Zu viel simples Knöpfchendrücken
Trotz all dieser Versäumnisse offenbaren sich aber auch schnell einige Stärken von Pioneers of Olive Town: Der üppige Umfang und das Feintuning der ineinander greifenden Tätigkeiten profitieren schließlich spürbar von der langen Erfahrung des Teams. Die wirtschaftlichen Zusammenhänge, technischen Hilfsmittel, Läden und helfenden Handwerker wurden größtenteils sinnvoll aufeinander abgestimmt – auch wenn man hier die Konkurrenz durch Mitbewerber vermisst.

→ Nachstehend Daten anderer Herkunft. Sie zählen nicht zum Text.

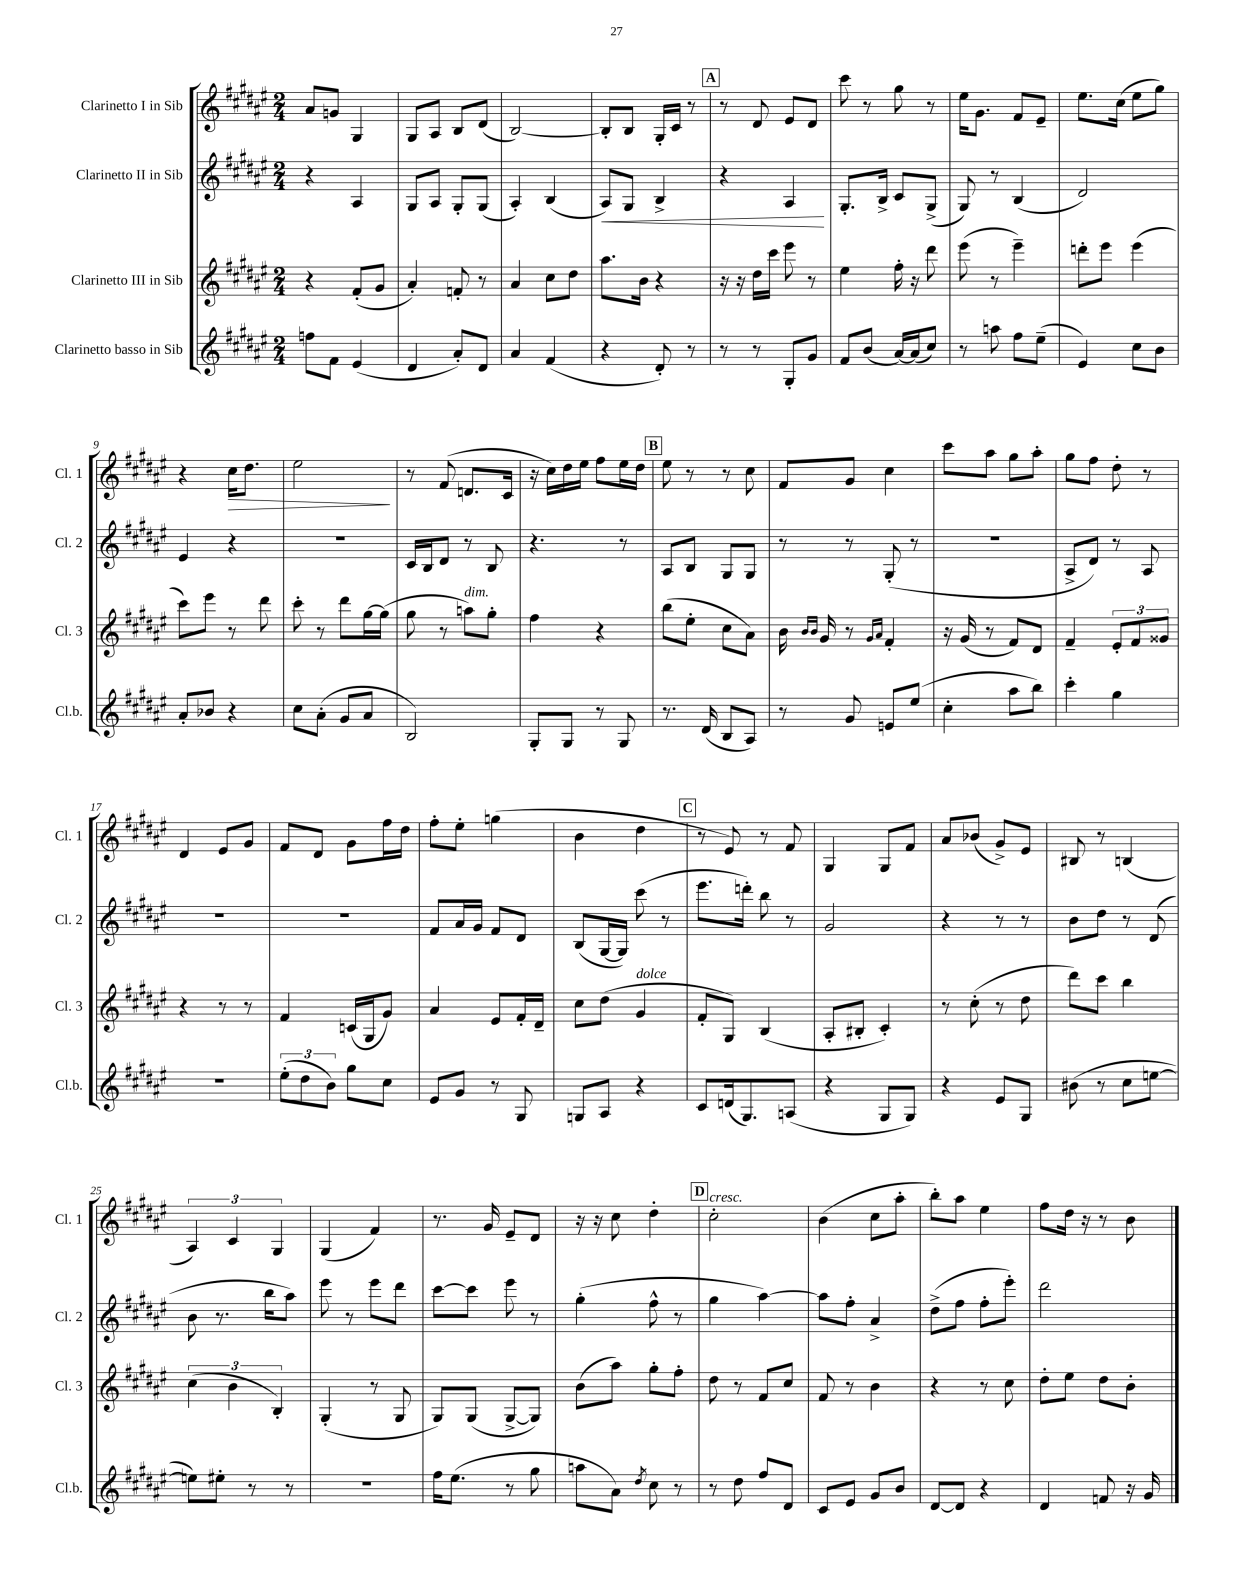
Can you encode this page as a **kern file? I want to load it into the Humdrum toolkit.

**kern	**kern	**kern	**kern
*staff4	*staff3	*staff2	*staff1
*clefG2	*clefG2	*clefG2	*clefG2
*k[f#c#g#d#a#e#]	*k[f#c#g#d#a#e#]	*k[f#c#g#d#a#e#]	*k[f#c#g#d#a#e#]
*M2/4	*M2/4	*M2/4	*M2/4
8ff	4r	4r	8a#
8f#	.	.	8g
(4e#	(8f#'	4A#	4G#
.	8g#	.	.
=	=	=	=
4d#	4a#')	8G#	8G#
.	.	8A#	8A#
8a#')	8f'	8G#'	8B
8d#	8r	(8G#	(8d#
=	=	=	=
4a#	4a#	4A#')	[2B)
(4f#	8cc#	(4B	.
.	8dd#	.	.
=	=	=	=
4r	8.aa#	8A#)	8B']
.	.	8G#	8B
.	16b	.	.
8d#')	4r	4B^	16G#'
.	.	.	16c#
8r	.	.	8r
=	=	=	=
8r	16r	4r	8r
.	16r	.	.
8r	16dd#	.	8d#
.	16ccc#	.	.
8G#'	8eee#	4A#	8e#
8g#	8r	.	8d#
=	=	=	=
8f#	4ee#	8.G#'	8ccc#
(8b	.	.	8r
.	.	16B^	.
[16a#)	16ff#'	8c#	8gg#
(16a#]	16r	.	.
8cc#)	8ddd#	(8G#^	8r
=	=	=	=
8r	(8eee#	8G#)	16ee#
.	.	.	8.g#
8aa	8r	8r	.
8ff#	4eee#~)	(4B	8f#
(8ee#~	.	.	8e#~
=	=	=	=
4e#)	8ddd'	2d#)	8.ee#
.	8eee#	.	.
.	.	.	(16cc#
8cc#	(4eee#	.	8ee#
8b	.	.	8gg#)
=	=	=	=
8a#'	8ccc#)	4e#	4r
8b-	8eee#	.	.
4r	8r	4r	16cc#
.	.	.	8.dd#
.	8ddd#	.	.
=	=	=	=
8cc#	8ccc#'	2r	2ee#
(8a#'	8r	.	.
8g#	8ddd#	.	.
8a#	[16gg#	.	.
.	(16gg#]	.	.
=	=	=	=
2B)	8gg#	16c#	8r
.	.	16B	.
.	8r	8d#	(8f#
.	8aa)	8r	8.d
.	8gg#'	8B	.
.	.	.	16c#
=	=	=	=
8G#'	4ff#	4.r	16r
.	.	.	16cc#)
8G#	.	.	16dd#
.	.	.	16ee#
8r	4r	.	8ff#
8G#	.	8r	16ee#
.	.	.	16dd#
=	=	=	=
8.r	(8bb	8A#	8ee#
.	8ee#'	8B	8r
(16d#	.	.	.
8B	8cc#	8G#	8r
8A#)	8a#)	8G#	8cc#
=	=	=	=
8r	16b	8r	8f#
.	16qqb	.	.
.	16qqb	.	.
.	16g#	.	.
8g#	8r	8r	8g#
.	16qqg#	.	.
.	16qqa#	.	.
8e	4f#'	(8G#'	4cc#
(8ee#	.	8r	.
=	=	=	=
4cc#'	16r	2r	8ccc#
.	(16g#	.	.
.	8r	.	8aa#
8aa#	8f#)	.	8gg#
8bb)	8d#	.	8aa#'
=	=	=	=
4ccc#'	4f#~	8A#^	8gg#
.	.	8d#)	8ff#
4gg#	12e#'	8r	8dd#'
.	12f#	.	.
.	.	8A#	8r
.	12g##	.	.
=	=	=	=
2r	4r	2r	4d#
.	8r	.	8e#
.	8r	.	8g#
=	=	=	=
(12ee#'	4f#	2r	8f#
12dd#	.	.	.
.	.	.	8d#
12b)	.	.	.
8gg#	(16c	.	8g#
.	16G#	.	.
8cc#	8g#)	.	16ff#
.	.	.	16dd#
=	=	=	=
8e#	4a#	8f#	8ff#'
8g#	.	16a#	8ee#'
.	.	16g#	.
8r	8e#	8f#	(4gg
8G#	16f#'	8d#	.
.	16d#~	.	.
=	=	=	=
8G	8cc#	(8B	4b
8A#	(8dd#	[16G#	.
.	.	16G#])	.
4r	4g#	(8ccc#	4dd#
.	.	8r	.
=	=	=	=
8c#	8f#'	8.eee#	8r
(16d	8G#)	.	8e#)
8.G#)	.	16ddd')	.
.	(4B	8bb	8r
(8A	.	8r	8f#
=	=	=	=
4r	8A#'	2g#	4G#
.	8B#'	.	.
8G#	4c#')	.	8G#
8G#)	.	.	8f#
=	=	=	=
4r	8r	4r	8a#
.	(8cc#'	.	(8b-
8e#	8r	8r	8g#^)
8G#	8dd#	8r	8e#
=	=	=	=
(8b#	8ddd#)	8b	8B#
8r	8ccc#	8dd#	8r
8cc#	4bb	8r	(4B
[8ee	.	(8d#	.
=	=	=	=
8ee])	(6cc#	8b	6A#)
8ee#'	.	8.r	.
.	6b	.	6c#
8r	.	.	.
.	.	16bb	.
.	6B')	.	6G#
8r	.	8aa#)	.
=	=	=	=
2r	(4G#'	8eee#	(4G#
.	.	8r	.
.	8r	8eee#	4f#)
.	8G#	8ddd#	.
=	=	=	=
16ff#	8G#)	[8ccc#	8.r
(8.ee#	.	.	.
.	(8G#	8ccc#]	.
.	.	.	16g#
8r	[8G#^	8eee#	8e#~
8gg#	8G#])	8r	8d#
=	=	=	=
8aa	(8b	(4gg#'	16r
.	.	.	16r
8a#)	8aa#)	.	8cc#
8qdd#	.	.	.
8cc#	8gg#'	8ff#^^	4dd#'
8r	8ff#'	8r	.
=	=	=	=
8r	8dd#	4gg#	2cc#'
8dd#	8r	.	.
8ff#	8f#	[4aa#)	.
8d#	8cc#	.	.
=	=	=	=
8c#	8f#	8aa#]	(4b
8e#	8r	8ff#'	.
8g#	4b	4a#^	8cc#
8b	.	.	8aa#'
=	=	=	=
[8d#	4r	(8dd#^	8bb')
8d#]	.	8ff#	8aa#
4r	8r	8ff#'	4ee#
.	8cc#	8eee#')	.
=	=	=	=
4d#	8dd#'	2ddd#	8ff#
.	8ee#	.	16dd#
.	.	.	16r
8f	8dd#	.	8r
16r	8b'	.	8b
16g#	.	.	.
==	==	==	==
*-	*-	*-	*-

Konkurrenz für Stardew Valley?
Kurze Gespräche und individuelle Geschenke fördern erneut die Freundschaft, um später z.B. zu heiraten und eine Familie zu gründen. Wie gehabt spielen auch Geburtstage und Festivals eine wichtige Rolle in der Dorfgemeinschaft, insgesamt gibt es über 200 Events. Sie sorgen aber nicht unbedingt für Abwechslung, da Feste wie die an Ostern erinnernde Eiersuche automatisch ablaufen. Interessanter wird später die Haltung von Pferden zum Reiten, diversen Schaf-Züchtungen oder exotischen Tierarten wie Lamas. Auch verschiedene Pilze lassen sich züchten, sobald man einen entsprechenden Baumstamm zum Anbau repariert hat.
Ländlicher Zeitfresser
Fazit
Am Ende des Tages steckt in Story of Seasons: Pioneers of Olive Town zwar ein ideenarmes, dafür aber immerhin routiniertes Bauernhof-Abenteuer. Der Großteil der umfangreichen Mechaniken wurde gut aufeinander abgestimmt, besitzt aber kleine Macken und verlässt sich etwas zu sehr auf Fleißarbeit per Knöpfchendrücken. So monoton wie in Harvest Moon: Eine Welt mit seiner stupiden Einknopfsteuerung wird es aber zum Glück lange nicht! Die stagnierende Serie hat nichtsdestotrotz viel von ihrer Faszination verloren. Die Entwickler von Stardew Valley oder My Time at Portia sind mit spürbar mehr Herzblut bei der Sache, statt ständig nur ein leicht verändertes Konzept zu recyceln. Viele neue oder junge Spieler mit einer Switch dürften trotzdem Spaß auf dem Feld haben, da immerhin ein routiniertes Aufbau-Abenteuer geboten wird.
Pro
- idyllische Comic-Kulisse
- viele motivierend abgestimmte Mechaniken
- zahlreiche Tiere, Maschinen und Möglichkeiten
Kontra
- Übertriebene Fleißarbeit und starker Wildwuchs macht einige Aufgaben, Minispiele und Festivals monoton
- dauerhaft leichtes Ruckeln
- kleine technische Probleme, z.B. bei der Wegfindung
- Story und Charaktere wirken sehr austauschbar
Echtgeldtransaktionen
Wie negativ wirken sich zusätzliche Käufe auf das Spielerlebnis, die Mechanik oder die Wertung aus?
- Es gibt Käufe nur für optionale Kosmetik wie Farben, Skins, Kostüme etc.